# [Work to complete]
1. In the excerpt on Canada's early COVID-19 response below, rewrite the paragraph beginning "Federal Health Minister Patty Hajdu" as a bulleted list that keeps its main facts.
2. Retype the part of the excerpt on Canada's early COVID-19 response below starting at "Federal Health Minister" and ending at "the Far East.".

# [Excerpted passage]
Start of Block
Where was the real crisis in Canada located? – the Wet’suwet’en blockades that had brought the rail transportation system to an effective halt. Bruce Aylward, a renowned Canadian epidemiologist who led a team of experts to China to study the novel coronavirus on behalf of the World Health Organization, was still living in an echo chamber in which Canadians did not or would not listen to his insistence that an aggressive approach to managing and treating the disease was needed. By the end of February, Canadians began to fear that the new virus was past the point of being contained as Italy began collapsing both in terms of public health and in terms of its economy.

A woman in her 60s who recently travelled to Iran became the 5th person in Ontario, the 12th in Canada, with the coronavirus, and was at home in self-isolation. At the end of February, as the pandemic was about to assault Canada, there were still relatively few cases. However, epidemiologists saw what was coming. Instead of reassuring Canadians about the low risk, as they had largely been doing, they now urged immediate action, including:

  • Directives for walk-in clinics, policies on patient transfers and guidelines on the appropriate use of isolation rooms and masks.
  • Large-scale tests of people who visited clinics and hospitals to determine if and when the virus starts spreading in Canada.
  • Ensuring there are enough ventilators, an especially important treatment tool for people over the age of 65, who appear to experience the worst effects.

Federal Health Minister Patty Hajdu changed her tune from reassurance to urging Canadians to prepare by ensuring they have an adequate supply of food and any prescription medications, and be vigilant about hand washing and staying at home when sick.

Why was Canada so complacent and passive as the COVID-19 crisis grew in January and came to world attention? Why did this complacency continue almost through all of February? We noted that the intelligence about contagious diseases had been tucked away in a small unit if the Defence Department. But defence itself as a whole had been grossly neglected. Canada was not only complacent about its security interests related to contagious diseases, but about all security matters, particularly those that arose in the Far East.
End of Block
# [Stored data]
Start of Block
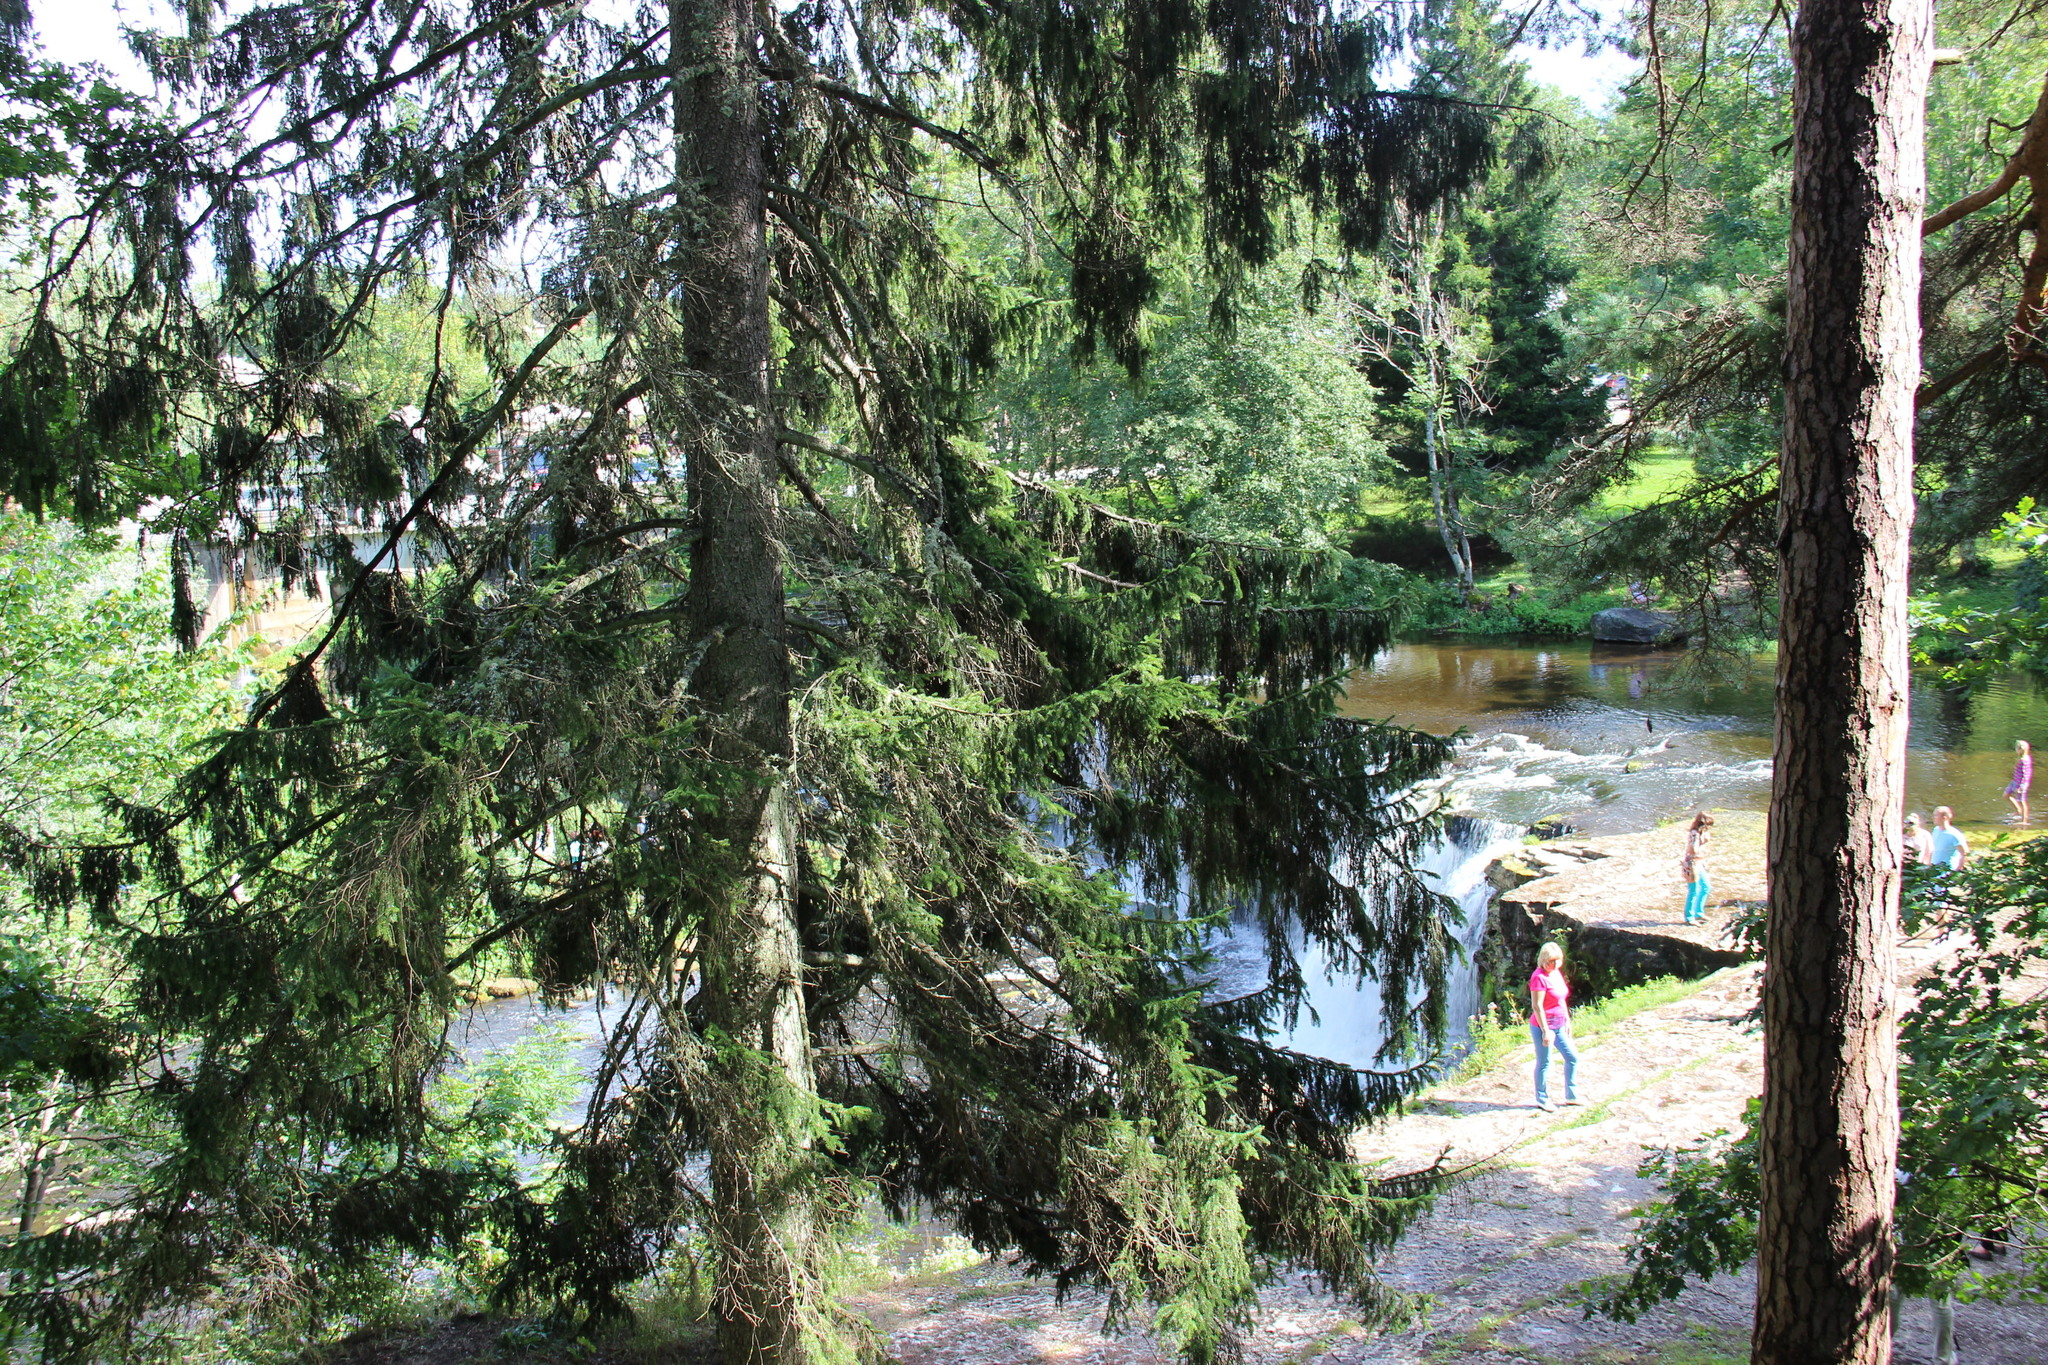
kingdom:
End of Block
# [Exercise responses]
1.
- Federal Health Minister Patty Hajdu shifted from reassurance to urging Canadians to prepare.
- Canadians should ensure an adequate supply of food and any prescription medications.
- Canadians should be vigilant about hand washing.
- Canadians should stay at home when sick.

2.
Federal Health Minister Patty Hajdu changed her tune from reassurance to urging Canadians to prepare by ensuring they have an adequate supply of food and any prescription medications, and be vigilant about hand washing and staying at home when sick.

Why was Canada so complacent and passive as the COVID-19 crisis grew in January and came to world attention? Why did this complacency continue almost through all of February? We noted that the intelligence about contagious diseases had been tucked away in a small unit if the Defence Department. But defence itself as a whole had been grossly neglected. Canada was not only complacent about its security interests related to contagious diseases, but about all security matters, particularly those that arose in the Far East.